The World That We Knew(43)



The whole family. Bring your son.

Madame Lévi looked at her husband through tears.

“It will be fine,” he said, but the German professors and their families had already been led away. They had not been allowed to take their belongings or, in the case of the children, put on their shoes.

Julien was in the greenhouse when they called for him. He thought about scrambling over the garden wall. How this could be accomplished flashed through his mind—the lift into the air, the steep drop to the alley below. Victor had leapt from the roof of their house once, why couldn’t Julien do the same now from the top of the wall? But when he spied his parents at the door with the police, he couldn’t leave them. They didn’t even look like his parents, they had become two older, confused people. His father had put on his hat, as if he were going to a meeting and must look his best. Julien went to the door and did as the police asked. The family took nothing with them. Already, a soldier had taken the purse his mother carried, stealing the gold coins and her favorite earrings, scattering the baby teeth she had saved on the ground.

Julien saw the heron in the sky above them, but he threw his arms into the air and warned him away. The note Lea had written to him would never be received, and the one he had written was crumpled in the grass.

There are almost none of us left in the city. If not for Hardship Soup we would have starved.

I know I will see you.

Please stay alive.

“It will all be fine,” Julien heard his father tell his mother. Perhaps he was saying what they both most wished to believe. “We’ll be back soon enough.”

If it wasn’t the end, what was it? They stood in the garden with no weapons and no defense against evil. The heron still circled, but it was too late. They were forced along the path near the new rosebush, which had taken to the soil and bloomed as if it had always been there, with large crimson flowers that hosted a few lazy bees. The German captain had two Jewish men who had been doctors in Poland come in to tend to the roses and clear out the ruined plants. They, also, had been arrested, though they’d been down on their knees in the garden beds, their hands covered with soil. They were all too slow, they were all too trusting, there were rifles pointed at them in the place where the lime trees had been planted a hundred years ago.
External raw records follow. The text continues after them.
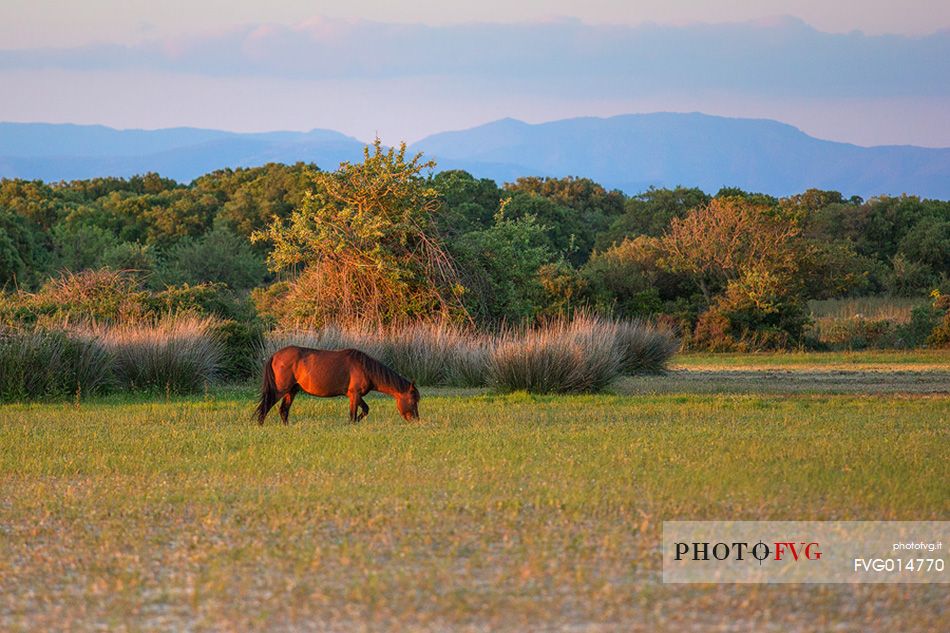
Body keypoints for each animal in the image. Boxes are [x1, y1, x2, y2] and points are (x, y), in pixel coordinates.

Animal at [255, 346, 418, 424]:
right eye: (413, 400)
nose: (416, 420)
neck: (366, 368)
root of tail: (275, 355)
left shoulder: (354, 395)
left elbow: (365, 410)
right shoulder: (354, 394)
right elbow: (353, 415)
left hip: (292, 390)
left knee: (283, 410)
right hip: (280, 390)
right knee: (266, 407)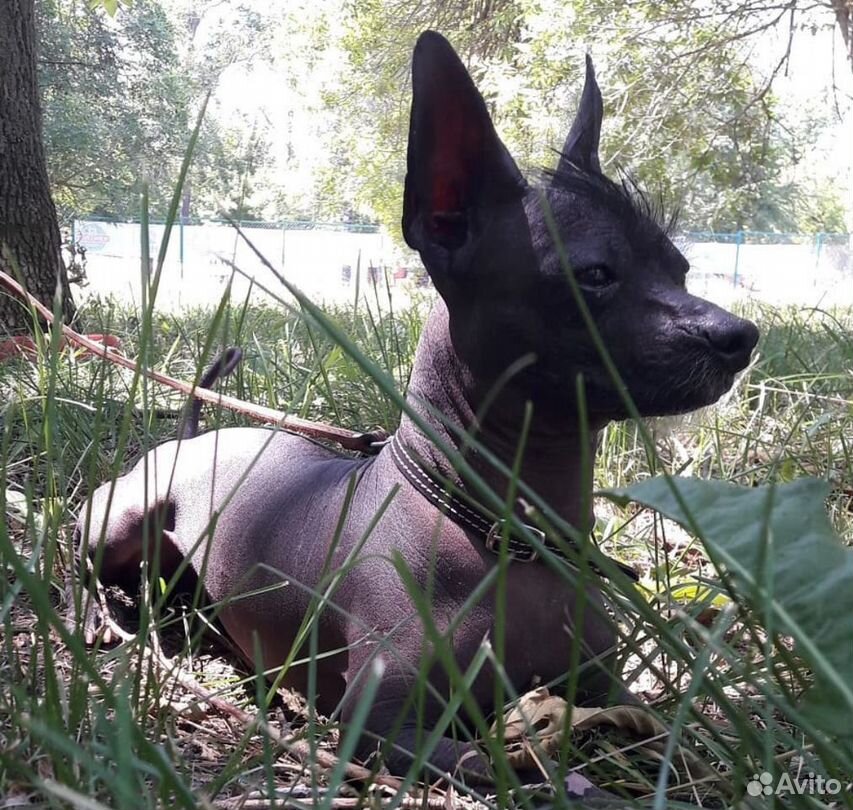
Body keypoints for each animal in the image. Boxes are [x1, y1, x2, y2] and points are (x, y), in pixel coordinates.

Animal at [70, 33, 756, 784]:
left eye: (679, 269)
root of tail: (196, 435)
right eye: (594, 275)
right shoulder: (381, 727)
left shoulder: (613, 691)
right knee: (82, 561)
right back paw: (103, 616)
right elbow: (524, 771)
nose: (741, 337)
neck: (506, 538)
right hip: (120, 518)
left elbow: (686, 745)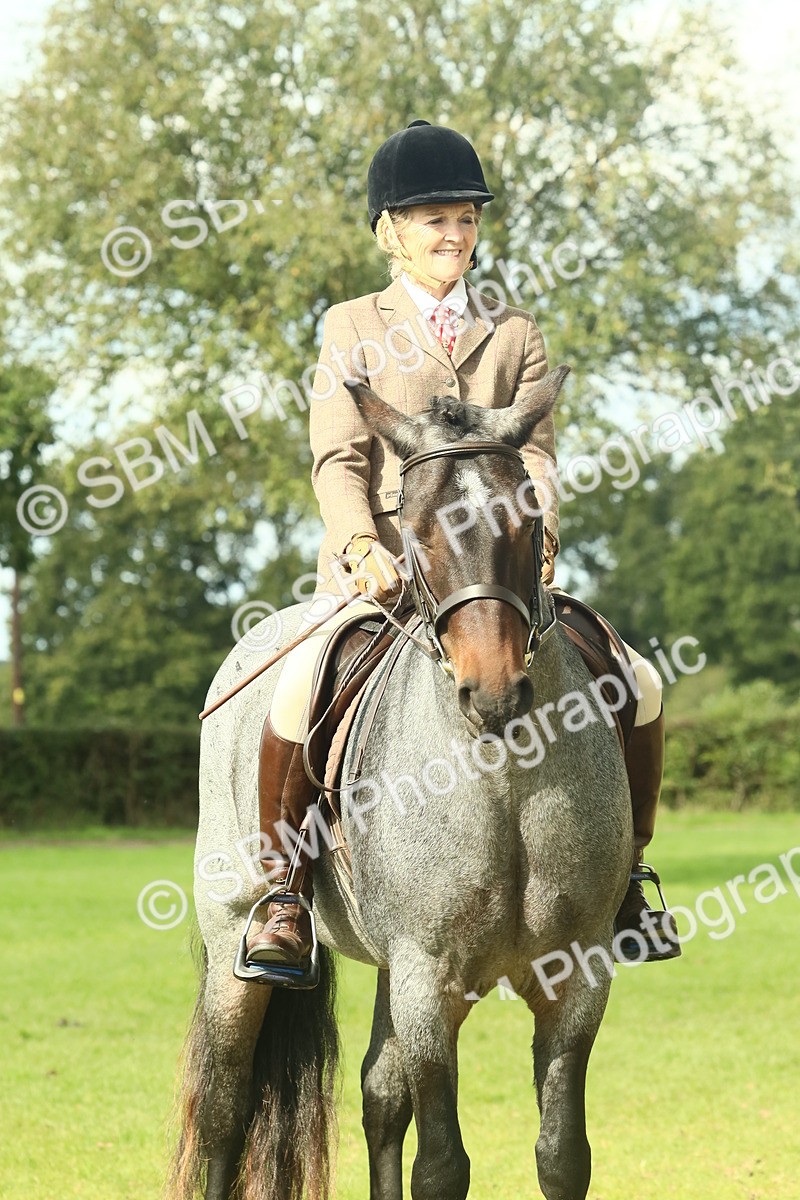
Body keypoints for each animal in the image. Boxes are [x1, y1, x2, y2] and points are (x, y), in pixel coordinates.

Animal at [169, 365, 633, 1200]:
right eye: (415, 530)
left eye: (528, 521)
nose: (494, 692)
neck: (503, 775)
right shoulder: (427, 976)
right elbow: (442, 1164)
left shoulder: (576, 976)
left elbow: (561, 1154)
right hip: (235, 940)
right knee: (225, 1107)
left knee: (379, 1097)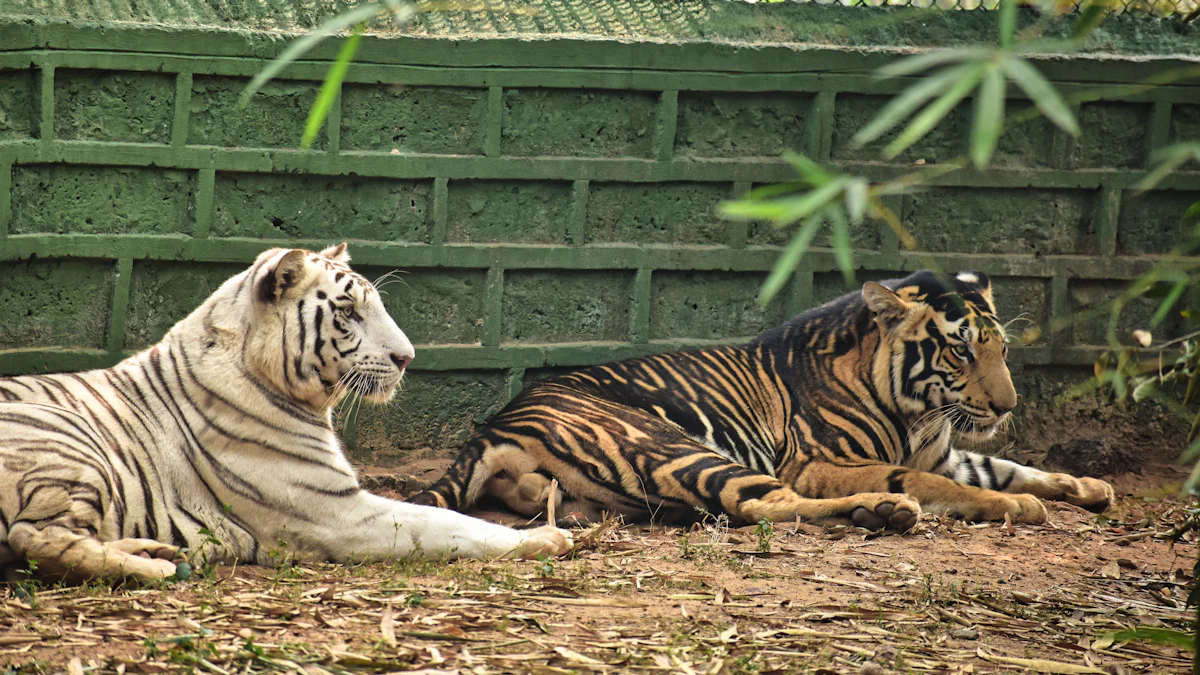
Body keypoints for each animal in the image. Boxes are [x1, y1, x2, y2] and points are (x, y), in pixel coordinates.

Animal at [0, 243, 571, 581]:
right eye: (348, 311)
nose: (407, 358)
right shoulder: (340, 515)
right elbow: (448, 524)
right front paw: (545, 537)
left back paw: (154, 553)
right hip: (67, 440)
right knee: (33, 537)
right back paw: (158, 570)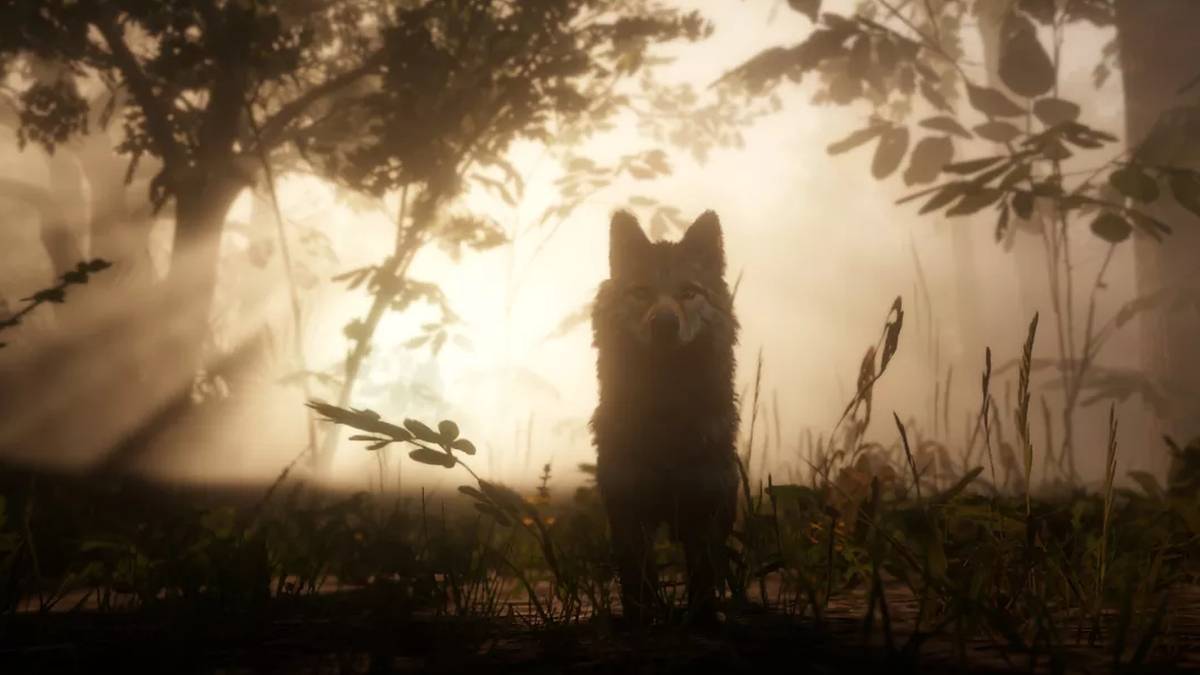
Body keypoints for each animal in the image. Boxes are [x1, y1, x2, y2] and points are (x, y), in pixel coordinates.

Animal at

It was the last time Professor Lévi and his wife would see the garden, although in their final hours they dreamed of it, they held hands and whispered the names of the plants that had grown there, peony, coralbell, lavender, as if such things could remind them of the beauty of the world.



At a corner, before they were herded onto buses, Julien again thought of running. There was panic, and people were frantic, especially those who had been separated from family members. It was the end of something, that much he knew, so why not run? He had been the fastest boy in his school and excelled at sports. Perhaps he could find Lea in her convent, but just then his father stumbled on a loose cobblestone. Julien put out an arm to steady him. He helped his parents onto the bus, and later this caused him to be unable to sleep, the fact that he hadn’t insisted they flee, not that they could have outpaced the police with him, but perhaps they might have hidden in a doorway, shuddering, terrified, but invisible until nightfall. He made mistake after mistake, thinking of what to do, yet not acting quickly enough. He was in a dream, he was frozen, he was all his parents had left in the world, but now it was clearer. It was the end.

After a twenty-minute ride, the buses stopped, and those inside were herded into the street, then shepherded into the stadium, which was nearly full. Julien’s ears began to ring. He shook his head, but the warning was still there.

“We shouldn’t go in,” he told his father.

The police gestured for them to go forward. Several sounded whistles.

“They’ll let us go,” the professor decided, always preferring order and logic, and assuring his family that the situation was temporary. But when he tried to explain they were French citizens, no one listened.

There was no food or water available and the weather was hot. It was a time when people used to get ready for their August holidays, but now they were here. Children over the age of three had been separated from their parents, and many were crying, completely disoriented, lost in a sea of people. Luckily, there were women who took in these children right away, treating them as if they were their own.

The horror of this place must be a temporary situation, the professor insisted. He spoke in a low, measured voice. Keep calm. Don’t panic. This was Paris after all, and it was the police along with hired local people who guarded them, not German soldiers. “We’ll stay a day, maybe overnight, then they’ll let us out,” the professor assured his wife and son.

“Do you not understand what’s happening?” Julien had spied many people he knew from the neighborhood among the crowd. “We’re like lambs, doing as we’re told. Do you think they’ll give you back your beautiful house? You’ll never see it again. And all those treasures you buried? They’ll rot.”

By now guards had begun to collect wallets, jewelry, keys. Those who tried to keep such things were beaten, there in front of everyone. An old man was stomped upon when he refused to give up his wedding ring.

“Do you not see?” Julien pleaded.

At last, in that instant, as the old man begged for his ring, the professor understood everything that was happening and everything that was to come. He slipped the watch he always wore into his pocket. It was the one thing he had left that might be useful to them.